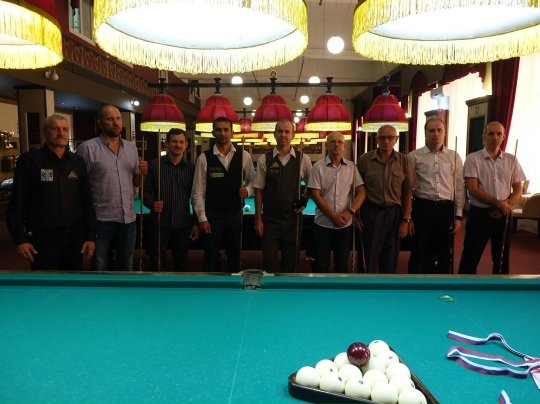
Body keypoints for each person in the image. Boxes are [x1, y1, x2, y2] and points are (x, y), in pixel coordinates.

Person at [6, 115, 96, 270]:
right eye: (55, 129)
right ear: (45, 133)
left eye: (65, 129)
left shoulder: (78, 162)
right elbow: (17, 204)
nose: (61, 133)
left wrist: (90, 236)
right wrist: (19, 239)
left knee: (73, 280)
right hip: (42, 236)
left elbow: (87, 202)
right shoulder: (29, 160)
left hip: (74, 236)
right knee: (44, 281)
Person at [77, 105, 148, 271]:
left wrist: (143, 173)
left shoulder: (131, 148)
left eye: (118, 118)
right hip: (101, 219)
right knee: (99, 266)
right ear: (100, 123)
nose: (116, 123)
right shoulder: (87, 148)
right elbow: (80, 186)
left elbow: (136, 182)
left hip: (128, 218)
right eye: (110, 119)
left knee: (126, 266)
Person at [458, 121, 526, 275]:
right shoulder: (473, 158)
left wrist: (505, 207)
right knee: (470, 257)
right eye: (491, 134)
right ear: (483, 137)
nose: (495, 137)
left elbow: (518, 188)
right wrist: (499, 204)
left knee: (501, 258)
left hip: (504, 214)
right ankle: (465, 287)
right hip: (479, 214)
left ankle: (501, 288)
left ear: (503, 137)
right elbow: (473, 189)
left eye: (498, 134)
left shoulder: (512, 160)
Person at [191, 117, 255, 272]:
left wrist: (247, 190)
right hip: (213, 215)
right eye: (218, 130)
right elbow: (197, 191)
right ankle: (211, 285)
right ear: (213, 132)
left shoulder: (244, 156)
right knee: (211, 257)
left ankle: (235, 286)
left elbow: (253, 181)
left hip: (235, 214)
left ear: (232, 132)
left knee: (235, 256)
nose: (222, 133)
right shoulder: (204, 158)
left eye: (226, 129)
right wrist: (202, 219)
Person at [356, 124, 418, 273]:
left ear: (396, 139)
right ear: (377, 140)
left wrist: (405, 220)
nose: (386, 141)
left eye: (390, 138)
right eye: (382, 138)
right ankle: (365, 286)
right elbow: (356, 190)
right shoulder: (364, 160)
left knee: (390, 261)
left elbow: (407, 192)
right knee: (368, 260)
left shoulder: (404, 160)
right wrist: (356, 215)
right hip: (371, 213)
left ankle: (387, 288)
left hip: (394, 215)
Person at [253, 119, 312, 273]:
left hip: (293, 220)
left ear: (293, 135)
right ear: (274, 134)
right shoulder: (264, 159)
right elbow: (259, 189)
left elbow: (312, 185)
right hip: (270, 220)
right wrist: (258, 218)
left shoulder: (303, 159)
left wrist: (305, 199)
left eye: (287, 132)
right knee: (269, 263)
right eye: (280, 131)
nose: (283, 135)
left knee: (291, 265)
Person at [407, 119, 464, 274]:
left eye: (439, 130)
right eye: (431, 130)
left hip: (446, 209)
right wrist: (408, 217)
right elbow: (407, 189)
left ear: (444, 133)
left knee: (444, 252)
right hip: (422, 207)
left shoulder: (454, 156)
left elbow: (459, 187)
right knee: (419, 251)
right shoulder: (414, 156)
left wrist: (458, 216)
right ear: (425, 133)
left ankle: (443, 285)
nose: (436, 134)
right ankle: (413, 285)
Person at [308, 131, 366, 273]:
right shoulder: (318, 167)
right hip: (323, 224)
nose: (336, 145)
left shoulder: (352, 167)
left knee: (342, 265)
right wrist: (332, 216)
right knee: (321, 264)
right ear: (326, 145)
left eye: (340, 142)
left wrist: (350, 212)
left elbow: (362, 192)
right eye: (332, 142)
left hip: (345, 225)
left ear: (345, 146)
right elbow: (315, 195)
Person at [143, 128, 198, 271]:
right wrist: (152, 204)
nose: (178, 145)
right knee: (156, 263)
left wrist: (196, 222)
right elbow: (144, 192)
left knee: (181, 264)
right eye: (174, 141)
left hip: (182, 223)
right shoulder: (155, 165)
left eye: (181, 142)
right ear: (166, 143)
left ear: (186, 144)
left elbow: (196, 197)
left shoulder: (192, 168)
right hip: (159, 223)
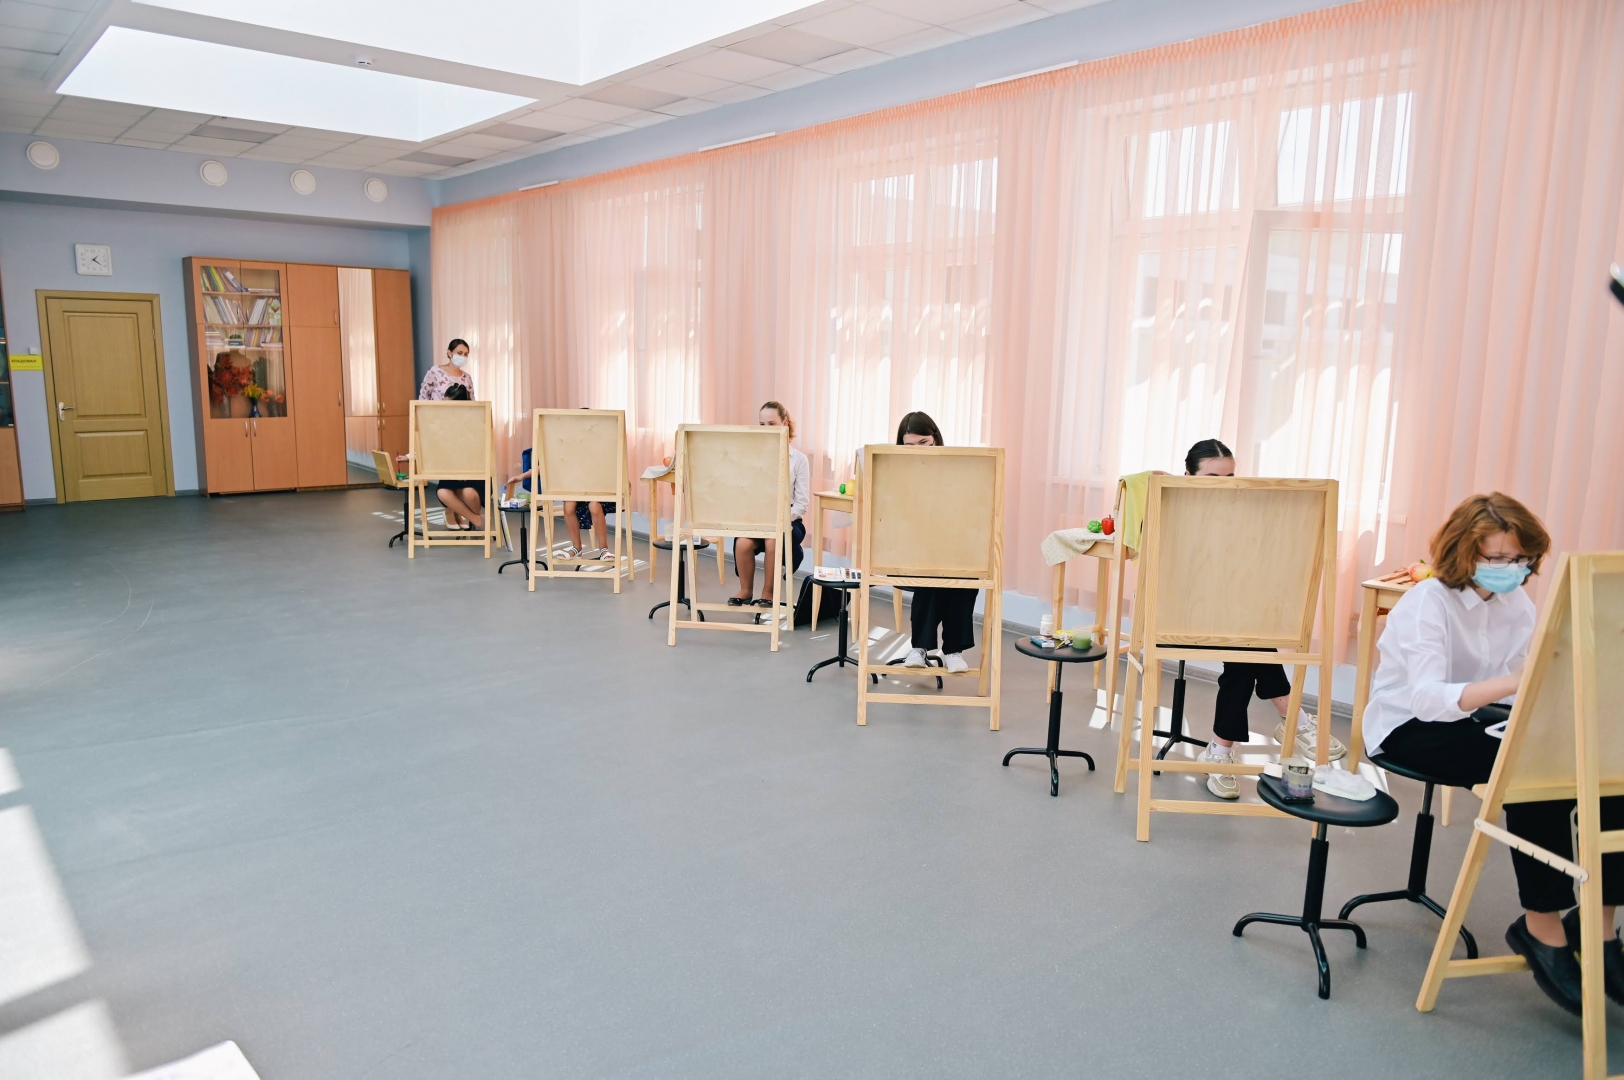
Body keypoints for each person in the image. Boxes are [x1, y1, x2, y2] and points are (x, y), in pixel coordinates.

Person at [1363, 492, 1620, 1016]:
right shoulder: (1427, 602)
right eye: (1497, 558)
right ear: (1464, 551)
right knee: (1529, 774)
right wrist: (1516, 683)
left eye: (1520, 559)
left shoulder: (1517, 605)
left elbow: (1511, 694)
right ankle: (1541, 928)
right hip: (1408, 725)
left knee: (1605, 769)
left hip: (1478, 716)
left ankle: (1601, 926)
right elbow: (1427, 699)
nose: (1511, 568)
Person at [1182, 438, 1347, 800]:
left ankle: (1220, 753)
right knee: (1249, 643)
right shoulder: (1169, 510)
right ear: (1188, 476)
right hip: (1182, 617)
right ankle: (1293, 718)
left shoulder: (1242, 515)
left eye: (1231, 478)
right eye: (1212, 478)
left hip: (1234, 619)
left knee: (1245, 651)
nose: (1225, 486)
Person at [894, 411, 976, 675]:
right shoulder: (896, 472)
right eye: (909, 445)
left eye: (924, 443)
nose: (918, 450)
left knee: (965, 569)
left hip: (948, 547)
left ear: (936, 440)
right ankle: (920, 646)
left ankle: (952, 650)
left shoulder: (954, 470)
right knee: (931, 568)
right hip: (909, 550)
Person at [730, 401, 809, 608]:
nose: (766, 429)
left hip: (789, 521)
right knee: (743, 543)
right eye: (762, 424)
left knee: (773, 540)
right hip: (759, 518)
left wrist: (781, 519)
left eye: (772, 424)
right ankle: (746, 590)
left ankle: (768, 592)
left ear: (784, 424)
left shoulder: (799, 460)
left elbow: (801, 504)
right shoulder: (753, 457)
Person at [418, 338, 482, 532]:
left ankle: (458, 511)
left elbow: (473, 405)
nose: (462, 357)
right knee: (447, 471)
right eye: (459, 353)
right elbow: (423, 398)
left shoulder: (467, 378)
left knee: (460, 473)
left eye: (466, 354)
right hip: (438, 429)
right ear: (449, 352)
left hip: (460, 431)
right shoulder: (435, 372)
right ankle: (449, 511)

* * * * * * * * *

What to produce: Reproduce only the lines above, starting at the line with "left shoulder: (1517, 605)" and ending at the line with "right elbow: (423, 398)", exactly as written.

Solution for this problem:
left shoulder: (1517, 605)
left elbow: (1511, 694)
right ankle: (1541, 928)
right hip: (1408, 725)
left knee: (1605, 769)
left hip: (1478, 716)
left ankle: (1601, 926)
right elbow: (1427, 699)
nose: (1511, 568)
Person at [1182, 438, 1347, 800]:
left ankle: (1220, 753)
right knee: (1249, 643)
right shoulder: (1169, 510)
right ear: (1188, 476)
right hip: (1182, 617)
right ankle: (1293, 718)
left shoulder: (1242, 515)
left eye: (1231, 478)
right eye: (1212, 478)
left hip: (1234, 619)
left knee: (1245, 651)
nose: (1225, 486)
Person at [894, 411, 976, 675]:
right shoulder: (896, 472)
right eye: (909, 445)
left eye: (924, 443)
nose: (918, 450)
left knee: (965, 569)
left hip: (948, 547)
left ear: (936, 440)
right ankle: (920, 646)
left ankle: (952, 650)
left shoulder: (954, 470)
right knee: (931, 568)
right hip: (909, 550)
Person at [730, 401, 809, 608]:
nose: (766, 429)
left hip: (789, 521)
right knee: (743, 543)
right eye: (762, 424)
left knee: (773, 540)
right hip: (759, 518)
left wrist: (781, 519)
left eye: (772, 424)
right ankle: (746, 590)
left ankle: (768, 592)
left ear: (784, 424)
left shoulder: (799, 460)
left elbow: (801, 504)
right shoulder: (753, 457)
Person at [418, 338, 482, 532]:
left ankle: (458, 511)
left elbow: (473, 405)
nose: (462, 357)
right knee: (447, 471)
right eye: (459, 353)
right elbow: (423, 398)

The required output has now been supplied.